Dilimizde yozlaşarak “ayın” olmuş.
“Ayınönü Kasteli”nin bir söbeği, bir curunu, bir yalağı vardı.
Hiçbiri kalmamış.
“Ayınönü Kasteli”inin, modern bir görüntü uğruna antik dokusu bozulmuş.
Yine de en güzel yanı, tümü taştan yapılmış söbeğini, curununu, yalağını yok etmişler ama duvarındaki yazıtı yok edememişler.
Yazıt (kitabe) hala yerli yerinde duruyor.
Tarih, bir şeyleri yok etmemize göz yummuş ancak bir yere kadar.
Sıra yazıta gelince, sanki bir koruyucusu varmış gibi kimse dokunamamış.
Kilis Kültür Derneği Başkanı sevgili Muhlis Salihoğlu’na da uğrayıp Gaziantep’e dönerken, Vakıf Gücer, Şekerci Necati’ye girerek bir paket “zahter” aldı.
Unutanlar ve bilmeyenler için anımsatayım; “zahter” kekik, küncü (susam), kudama (leblebi) ve çeşitli baharatların karışımıyla yapılan, Kilis’e özgü bir kahvaltılık.

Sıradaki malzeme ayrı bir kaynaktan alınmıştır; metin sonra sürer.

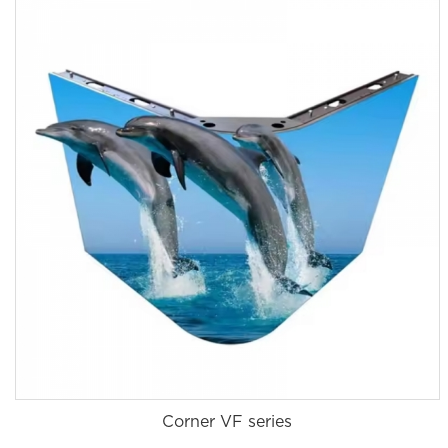
Corner VF series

İlkin ekmeği halis zeytinyağına bandıktan sonra, bu “zahter”e batırıp yersiniz.
Tadına doyum olmaz.
Şimdilerde yöremizde marketlerde satılıyor ancak rahmetli ninemin dirhem dirhem ölçülü yaptığı “zahter” yok artık.
Fabrikasyon zahterle yetiniyoruz işte…
Kilis’ten dönerken, Binevler Semti’ndeki balıkçı Doğan Usta’nın yerinde bizi bekleyenler olduğunu öğreniyoruz.
Sevgili Babür, Davut ve Babaiban oturmuş demleniyorlar.
Barbunla bir iki kadeh de ben içiyorum.
Sevgili Vakıf’ın namaz vakti geliyor.
Tam kalkacakken “küçük tosbağa” Mennan düşüyor aramıza.
Biraz daha oturmak durumunda kalıyoruz.
Ve kalkıyoruz…
Doğru evlerimize.
Aylardır gitmiyordum, Kilis’i özlemişim.
Biraz özlem giderdim.
Bir süre yeter bana.
Güzel yurdumun çeşitli yörelerine yerleşen Kilis’li dostlarımı düşündüm;
Onlar pek uzaklarda olduklarından, bir gün içinde bunu yapamayacaklarını bildiğim için, onların yerine de Kilis’i dolaştım birazcık.
Sınıra sıkışıp kalmış Kilis’i…
Bir süre için rahatladım ve ferahladım.